After receiving her English degree from the UI in 1966, Hawley completed a master's in urban studies at George Washington University and sought a job in national policy. She'd experienced so much cultivation of her leadership and talent in Iowa that she grew frustrated when she bumped up against a lack of career opportunities for women, including being told on Capitol Hill in 1968 that women were only hired for secretarial jobs. Still she persisted, finding work as a research associate with the National Urban League and later with the Ford Foundation Study in Leadership in Public Education before leaving Washington, DC, for Boston in 1974 to found and direct the Cultural Education Collaborative.
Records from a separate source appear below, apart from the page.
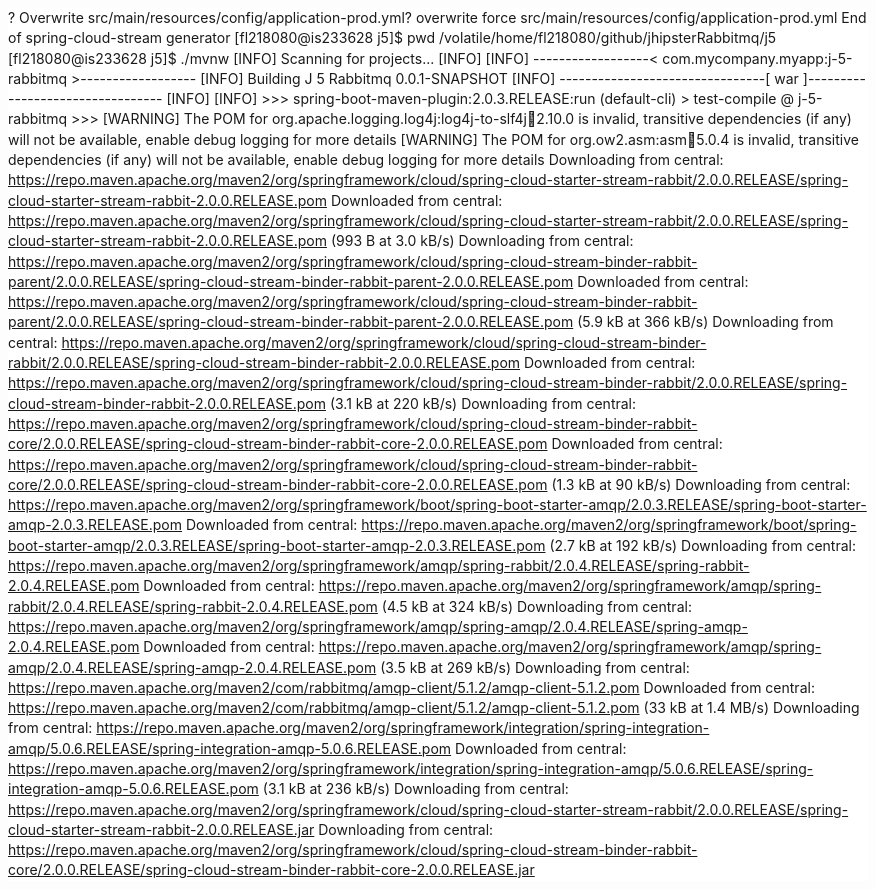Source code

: ? Overwrite src/main/resources/config/application-prod.yml? overwrite
    force src/main/resources/config/application-prod.yml
End of spring-cloud-stream generator
[fl218080@is233628 j5]$ pwd
/volatile/home/fl218080/github/jhipsterRabbitmq/j5
[fl218080@is233628 j5]$ ./mvnw
[INFO] Scanning for projects...
[INFO] 
[INFO] ------------------< com.mycompany.myapp:j-5-rabbitmq >------------------
[INFO] Building J 5 Rabbitmq 0.0.1-SNAPSHOT
[INFO] --------------------------------[ war ]---------------------------------
[INFO] 
[INFO] >>> spring-boot-maven-plugin:2.0.3.RELEASE:run (default-cli) > test-compile @ j-5-rabbitmq >>>
[WARNING] The POM for org.apache.logging.log4j:log4j-to-slf4j:jar:2.10.0 is invalid, transitive dependencies (if any) will not be available, enable debug logging for more details
[WARNING] The POM for org.ow2.asm:asm:jar:5.0.4 is invalid, transitive dependencies (if any) will not be available, enable debug logging for more details
Downloading from central: https://repo.maven.apache.org/maven2/org/springframework/cloud/spring-cloud-starter-stream-rabbit/2.0.0.RELEASE/spring-cloud-starter-stream-rabbit-2.0.0.RELEASE.pom
Downloaded from central: https://repo.maven.apache.org/maven2/org/springframework/cloud/spring-cloud-starter-stream-rabbit/2.0.0.RELEASE/spring-cloud-starter-stream-rabbit-2.0.0.RELEASE.pom (993 B at 3.0 kB/s)
Downloading from central: https://repo.maven.apache.org/maven2/org/springframework/cloud/spring-cloud-stream-binder-rabbit-parent/2.0.0.RELEASE/spring-cloud-stream-binder-rabbit-parent-2.0.0.RELEASE.pom
Downloaded from central: https://repo.maven.apache.org/maven2/org/springframework/cloud/spring-cloud-stream-binder-rabbit-parent/2.0.0.RELEASE/spring-cloud-stream-binder-rabbit-parent-2.0.0.RELEASE.pom (5.9 kB at 366 kB/s)
Downloading from central: https://repo.maven.apache.org/maven2/org/springframework/cloud/spring-cloud-stream-binder-rabbit/2.0.0.RELEASE/spring-cloud-stream-binder-rabbit-2.0.0.RELEASE.pom
Downloaded from central: https://repo.maven.apache.org/maven2/org/springframework/cloud/spring-cloud-stream-binder-rabbit/2.0.0.RELEASE/spring-cloud-stream-binder-rabbit-2.0.0.RELEASE.pom (3.1 kB at 220 kB/s)
Downloading from central: https://repo.maven.apache.org/maven2/org/springframework/cloud/spring-cloud-stream-binder-rabbit-core/2.0.0.RELEASE/spring-cloud-stream-binder-rabbit-core-2.0.0.RELEASE.pom
Downloaded from central: https://repo.maven.apache.org/maven2/org/springframework/cloud/spring-cloud-stream-binder-rabbit-core/2.0.0.RELEASE/spring-cloud-stream-binder-rabbit-core-2.0.0.RELEASE.pom (1.3 kB at 90 kB/s)
Downloading from central: https://repo.maven.apache.org/maven2/org/springframework/boot/spring-boot-starter-amqp/2.0.3.RELEASE/spring-boot-starter-amqp-2.0.3.RELEASE.pom
Downloaded from central: https://repo.maven.apache.org/maven2/org/springframework/boot/spring-boot-starter-amqp/2.0.3.RELEASE/spring-boot-starter-amqp-2.0.3.RELEASE.pom (2.7 kB at 192 kB/s)
Downloading from central: https://repo.maven.apache.org/maven2/org/springframework/amqp/spring-rabbit/2.0.4.RELEASE/spring-rabbit-2.0.4.RELEASE.pom
Downloaded from central: https://repo.maven.apache.org/maven2/org/springframework/amqp/spring-rabbit/2.0.4.RELEASE/spring-rabbit-2.0.4.RELEASE.pom (4.5 kB at 324 kB/s)
Downloading from central: https://repo.maven.apache.org/maven2/org/springframework/amqp/spring-amqp/2.0.4.RELEASE/spring-amqp-2.0.4.RELEASE.pom
Downloaded from central: https://repo.maven.apache.org/maven2/org/springframework/amqp/spring-amqp/2.0.4.RELEASE/spring-amqp-2.0.4.RELEASE.pom (3.5 kB at 269 kB/s)
Downloading from central: https://repo.maven.apache.org/maven2/com/rabbitmq/amqp-client/5.1.2/amqp-client-5.1.2.pom
Downloaded from central: https://repo.maven.apache.org/maven2/com/rabbitmq/amqp-client/5.1.2/amqp-client-5.1.2.pom (33 kB at 1.4 MB/s)
Downloading from central: https://repo.maven.apache.org/maven2/org/springframework/integration/spring-integration-amqp/5.0.6.RELEASE/spring-integration-amqp-5.0.6.RELEASE.pom
Downloaded from central: https://repo.maven.apache.org/maven2/org/springframework/integration/spring-integration-amqp/5.0.6.RELEASE/spring-integration-amqp-5.0.6.RELEASE.pom (3.1 kB at 236 kB/s)
Downloading from central: https://repo.maven.apache.org/maven2/org/springframework/cloud/spring-cloud-starter-stream-rabbit/2.0.0.RELEASE/spring-cloud-starter-stream-rabbit-2.0.0.RELEASE.jar
Downloading from central: https://repo.maven.apache.org/maven2/org/springframework/cloud/spring-cloud-stream-binder-rabbit-core/2.0.0.RELEASE/spring-cloud-stream-binder-rabbit-core-2.0.0.RELEASE.jar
"It was there I learned how to find a board, how to find money, how to make it work," Hawley says. "I was improvising because I had no training, but my DC network helped me and taught me to be intrepid. That was also in my DNA from my early days in Iowa."
In 1977, Hawley became executive director of the Massachusetts Council on the Arts and Humanities. For the next 11 years, she developed the council's art, conservation, preservation, and public-design initiatives and grew the budget from $2.7 million to $26 million. It was there that she caught the attention of the Isabella Stewart Gardner Board of Trustees.
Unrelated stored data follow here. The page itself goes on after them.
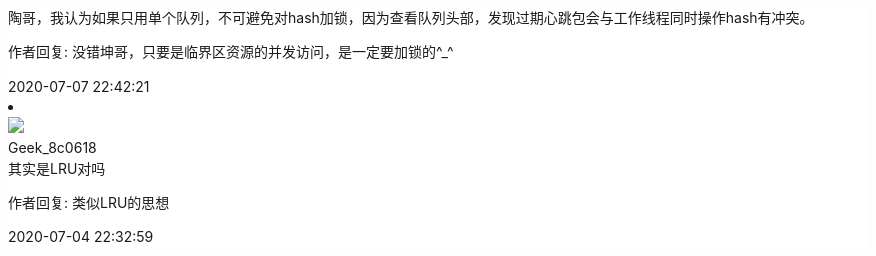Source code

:   <div class="_2_QraFYR_0">陶哥，我认为如果只用单个队列，不可避免对hash加锁，因为查看队列头部，发现过期心跳包会与工作线程同时操作hash有冲突。</div>
  <div class="_10o3OAxT_0">
    <p class="_3KxQPN3V_0">作者回复: 没错坤哥，只要是临界区资源的并发访问，是一定要加锁的^_^</p>
  </div>
  <div class="_3klNVc4Z_0">
    <div class="_3Hkula0k_0">2020-07-07 22:42:21</div>
  </div>
</div>
</div>
</li>
<li>
<div class="_2sjJGcOH_0"><img src="http://thirdwx.qlogo.cn/mmopen/vi_32/DYAIOgq83eocvvlibbfYw4wezziaBKn2OLDpvTndicPr21ZZoeiaM5QLibICy7PJPQibCAz5zfMe08ibem7ll3LSzkWaQ/132"
  class="_3FLYR4bF_0">
<div class="_36ChpWj4_0">
  <div class="_2zFoi7sd_0"><span>Geek_8c0618</span>
  </div>
  <div class="_2_QraFYR_0">其实是LRU对吗</div>
  <div class="_10o3OAxT_0">
    <p class="_3KxQPN3V_0">作者回复: 类似LRU的思想</p>
  </div>
  <div class="_3klNVc4Z_0">
    <div class="_3Hkula0k_0">2020-07-04 22:32:59</div>
  </div>
</div>
</div>
</li>
</ul>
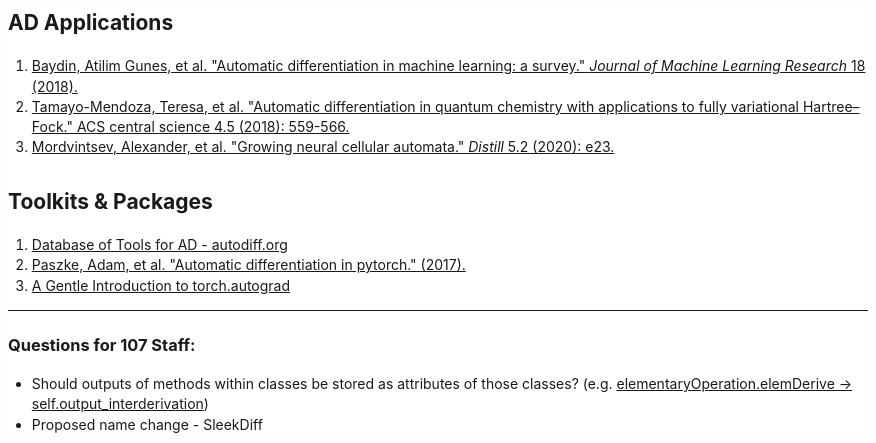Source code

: ## AD Applications
1. [Baydin, Atilim Gunes, et al. "Automatic differentiation in machine learning: a survey." *Journal of Machine Learning Research* 18 (2018).](https://www.jmlr.org/papers/volume18/17-468/17-468.pdf)
2. [Tamayo-Mendoza, Teresa, et al. "Automatic differentiation in quantum chemistry with applications to fully variational Hartree–Fock." ACS central science 4.5 (2018): 559-566.](https://pubs.acs.org/doi/abs/10.1021/acscentsci.7b00586?__cf_chl_jschl_tk__=pmd_S_w295swYDncnRI6Z2Vzy.G3OG7GxeMU4QmznNEKm8E-1634831077-0-gqNtZGzNAjujcnBszQil)
3. [Mordvintsev, Alexander, et al. "Growing neural cellular automata." *Distill* 5.2 (2020): e23.](https://distill.pub/2020/growing-ca/)

## Toolkits & Packages
1. [Database of Tools for AD - autodiff.org](http://www.autodiff.org/?module=Tools)
2. [Paszke, Adam, et al. "Automatic differentiation in pytorch." (2017).](https://openreview.net/pdf?id=BJJsrmfCZ)
3. [A Gentle Introduction to torch.autograd](https://pytorch.org/tutorials/beginner/blitz/autograd_tutorial.html)



---


### Questions for 107 Staff:
* Should outputs of methods within classes be stored as attributes of those classes? (e.g. [elementaryOperation.elemDerive -> self.output_interderivation](#elementaryOperation()))
* Proposed name change - SleekDiff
Once Hawley leaves the Gardner, she intends to take time for intensive German language study, which she's chosen because she often visits Parpan, Switzerland, an Alpine village where her husband's family has vacationed for many years.
Reflecting on the years, Hawley takes pride in the new wing that will ensure the Gardner remains a cultural resource. The museum is on solid financial footing with all curators endowed and a recently completed five-year plan that's ready for a new leader.
But she's most proud of the programs—the artists-in-residence, the concert series, the educational initiatives for schoolchildren, the scholarly exhibitions, and the landscape programs—that infuse life into the museum and stir the imaginations of its visitors. "I hope my legacy will live in the continuity of these buildings and that the programs will continue to be true to the museum's ambitious vision and spirit of creative risk-taking," Hawley says.
Through times both dark and glorious, Hawley transformed the Isabella Stewart Gardner Museum into one of the great public institutions.
While it would've been nice to see the stolen art returned during her tenure, Hawley remains confident the works will be found. Every few years, new and credible information surfaces. Until that time, four giant, empty frames in the Gardner's Dutch Room commemorate the pieces, waiting for them to come home.
On that Iowa farm and even during her days on campus, Hawley never imagined leading a major museum. Then, people invested in her and exposed her to new ideas and opportunities. Every time new students from the neighborhood walk through the palace doors, she smiles with the satisfaction and hope that she's doing the same.
"If I could tell young people anything, it's that it's really important to find mentors, the most talented, interesting people you know," says Hawley. "And to go for your dreams. It's so important to have your work be something you love."
Linzee Kull McCray, 80MA, 97MA, is an Iowa City-based freelance writer.